# Task objective:
Based on the text about planning in downtown Flint, explain in one to three sentences why Project for Public Spaces was invited to help with a campaign for downtown Flint.

# Given text:
━━━━━━━━━━━━━━━━━━━━
U of M-Flint Campus Master Plan
The master plan for the University of Michigan-Flint was begun in summer 2002 to assess current campus needs and to identify future expansion sites for academic, student life, and housing. This master plan was done in concert with the master plan for the Cultural Center (completed in summer 2002) and the Downtown district (completed in spring 2003) with each plan addressing linkages and synergies that could strengthen the entire downtown district.
Cultural Center Master Plan
The Flint Cultural Center, located in downtown Flint, Michigan, includes six institutions focusing on the arts, music, science, theater, dance, and history. The 30-acre campus, managed by the Flint Cultural Center Corporation, is in need of additional built space and site improvements to meet the missions of the institutions that are housed on the site. This master plan sought to identify common goals among the institutions and to create a physical space that aids in the creation of a more cohesive campus. The goals of the master plan are to: (1) Describe and locate expansion space for individual institutions and campus-wide facilities, (2) Improve the arrival sequence and general vehicular circulation on campus, (3) Create a pedestrian-friendly environment, (4) Analyze and address parking supply and demand issues, and (5) Enhance the landscape quality of campus.
Project for Public Spaces (PPS): Flint Farmer's Market
Downtown Flint, Michigan is entering into a new period of renewal and growth. With strategic public and private investments, people are beginning to see restored buildings, upgraded historic facades, and even residents moving downtown. Saginaw Street has attractive new arches and streetscape improvements. The Flint Farmers’ Market has been rejuvenated. New businesses are locating both in the market and downtown. The University of Michigan at Flint is building student housing for the first time. While these investments and trends are critical to the future, they are not enough by themselves to create a vital and active downtown. Recognizing the importance that public spaces play in knitting together these new and revitalized uses, Flint’s Downtown Development Authority and the Uptown Reinvestment Corporation, with support from the Ruth Mott Foundation, invited Project for Public Spaces
(PPS) to assist them in launching an integrated, community based campaign to revitalize public spaces in downtown Flint.
━━━━━━━━━━━━━━━━━━━━
# Supplied material:
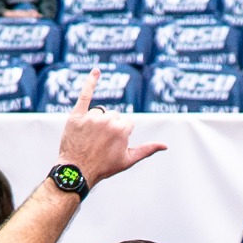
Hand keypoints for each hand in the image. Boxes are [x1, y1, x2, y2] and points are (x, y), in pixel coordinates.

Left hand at [54, 68, 166, 189]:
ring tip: (90, 139)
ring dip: (97, 122)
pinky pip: (85, 95)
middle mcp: (107, 120)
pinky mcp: (77, 116)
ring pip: (100, 112)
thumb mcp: (128, 160)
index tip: (111, 147)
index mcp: (122, 129)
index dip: (120, 136)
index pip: (126, 123)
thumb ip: (147, 149)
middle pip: (114, 116)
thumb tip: (166, 145)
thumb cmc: (103, 167)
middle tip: (100, 144)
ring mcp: (91, 117)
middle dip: (110, 128)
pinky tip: (96, 71)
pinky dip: (90, 82)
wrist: (76, 171)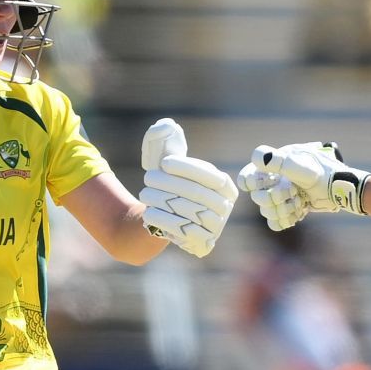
━━━━━━━━━━━━━━━━━━━━
# Exercise solution:
Recent public and private investments were seen as critical to downtown Flint's future but not enough by themselves to create a vital and active downtown. Recognizing how public spaces knit these new and revitalized uses together, the Downtown Development Authority and the Uptown Reinvestment Corporation, with support from the Ruth Mott Foundation, invited Project for Public Spaces to help launch an integrated, community-based campaign to revitalize downtown public spaces.